EXERCISE GOAL → Your job with the data below is to output exactly the lines from the one holding "scroll(781, 148, down, 7)" down to the one holding "scroll(856, 132, down, 15)", both included, and no others.

ENTRIES SHOWN Start Marker

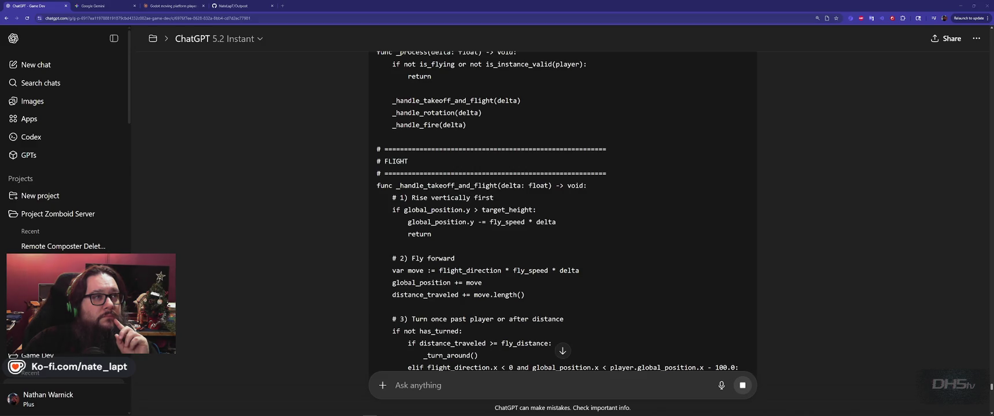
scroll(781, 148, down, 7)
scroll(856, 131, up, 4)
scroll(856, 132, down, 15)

ENTRIES SHOWN End Marker
ENTRIES SHOWN Start Marker

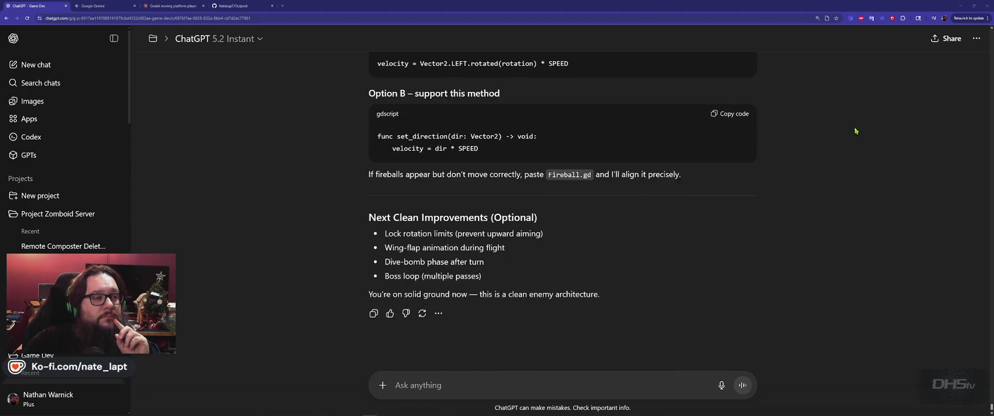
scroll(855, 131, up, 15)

ENTRIES SHOWN End Marker
ENTRIES SHOWN Start Marker

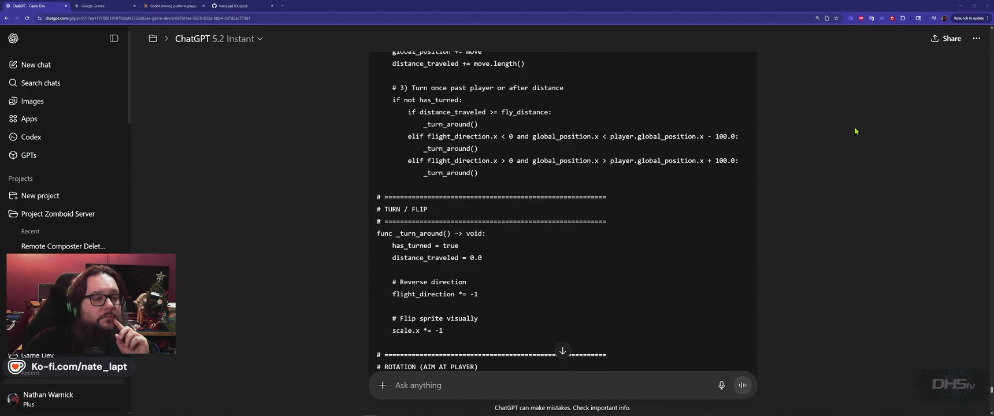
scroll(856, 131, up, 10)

ENTRIES SHOWN End Marker

EXERCISE ANSWER →
scroll(781, 148, down, 7)
scroll(856, 131, up, 4)
scroll(856, 132, down, 15)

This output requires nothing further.